Page-level text extractions
▼▼▼
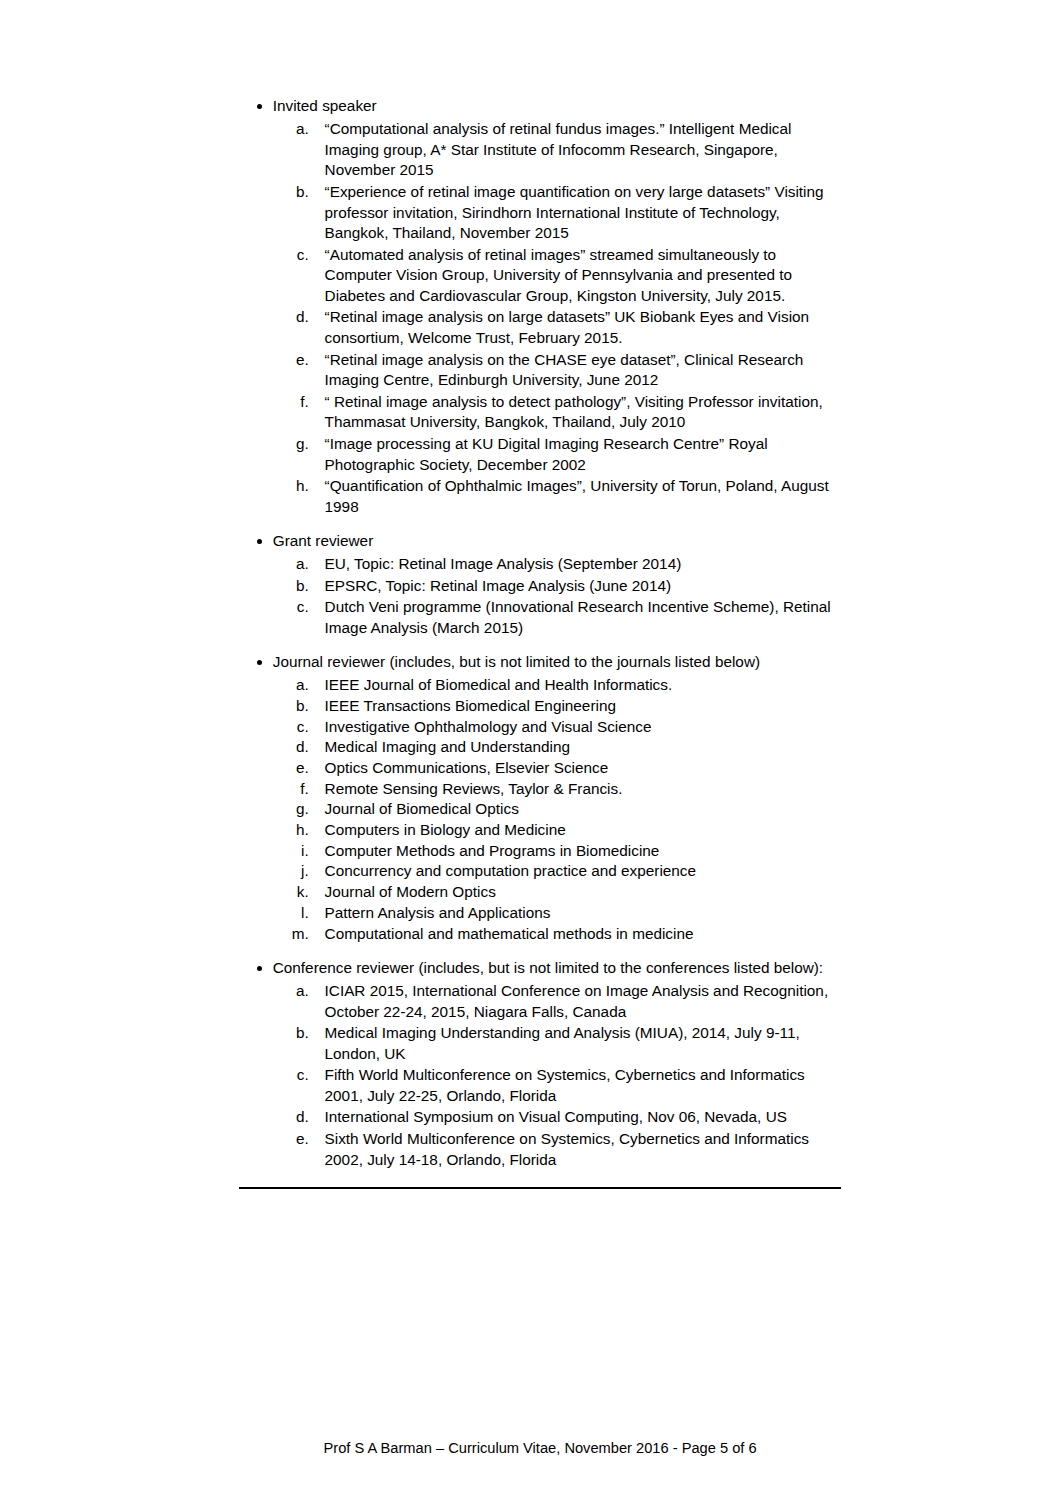Invited speaker
“Computational analysis of retinal fundus images.” Intelligent Medical Imaging group, A* Star Institute of Infocomm Research, Singapore, November 2015
“Experience of retinal image quantification on very large datasets” Visiting professor invitation, Sirindhorn International Institute of Technology, Bangkok, Thailand, November 2015
“Automated analysis of retinal images” streamed simultaneously to Computer Vision Group, University of Pennsylvania and presented to Diabetes and Cardiovascular Group, Kingston University, July 2015.
“Retinal image analysis on large datasets” UK Biobank Eyes and Vision consortium, Welcome Trust, February 2015.
“Retinal image analysis on the CHASE eye dataset”, Clinical Research Imaging Centre, Edinburgh University, June 2012
“ Retinal image analysis to detect pathology”, Visiting Professor invitation, Thammasat University, Bangkok, Thailand, July 2010
“Image processing at KU Digital Imaging Research Centre” Royal Photographic Society, December 2002
“Quantification of Ophthalmic Images”, University of Torun, Poland, August 1998
Grant reviewer
EU, Topic: Retinal Image Analysis (September 2014)
EPSRC, Topic: Retinal Image Analysis (June 2014)
Dutch Veni programme (Innovational Research Incentive Scheme), Retinal Image Analysis (March 2015)
Journal reviewer (includes, but is not limited to the journals listed below)
IEEE Journal of Biomedical and Health Informatics.
IEEE Transactions Biomedical Engineering
Investigative Ophthalmology and Visual Science
Medical Imaging and Understanding
Optics Communications, Elsevier Science
Remote Sensing Reviews, Taylor & Francis.
Journal of Biomedical Optics
Computers in Biology and Medicine
Computer Methods and Programs in Biomedicine
Concurrency and computation practice and experience
Journal of Modern Optics
Pattern Analysis and Applications
Computational and mathematical methods in medicine
Conference reviewer (includes, but is not limited to the conferences listed below):
ICIAR 2015, International Conference on Image Analysis and Recognition, October 22-24, 2015, Niagara Falls, Canada
Medical Imaging Understanding and Analysis (MIUA), 2014, July 9-11, London, UK
Fifth World Multiconference on Systemics, Cybernetics and Informatics 2001, July 22-25, Orlando, Florida
International Symposium on Visual Computing, Nov 06, Nevada, US
Sixth World Multiconference on Systemics, Cybernetics and Informatics 2002, July 14-18, Orlando, Florida
Prof S A Barman – Curriculum Vitae, November 2016 - Page 5 of 6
▲▲▲
#### Activity:
In the entries above, the lines between the one holding "Thailand, July 2010" and the one holding "Investigative Ophthalmology and", inclusive, are to be printed exactly as written, and those alone.

#### Completed task:
“ Retinal image analysis to detect pathology”, Visiting Professor invitation, Thammasat University, Bangkok, Thailand, July 2010
“Image processing at KU Digital Imaging Research Centre” Royal Photographic Society, December 2002
“Quantification of Ophthalmic Images”, University of Torun, Poland, August 1998
Grant reviewer
EU, Topic: Retinal Image Analysis (September 2014)
EPSRC, Topic: Retinal Image Analysis (June 2014)
Dutch Veni programme (Innovational Research Incentive Scheme), Retinal Image Analysis (March 2015)
Journal reviewer (includes, but is not limited to the journals listed below)
IEEE Journal of Biomedical and Health Informatics.
IEEE Transactions Biomedical Engineering
Investigative Ophthalmology and Visual Science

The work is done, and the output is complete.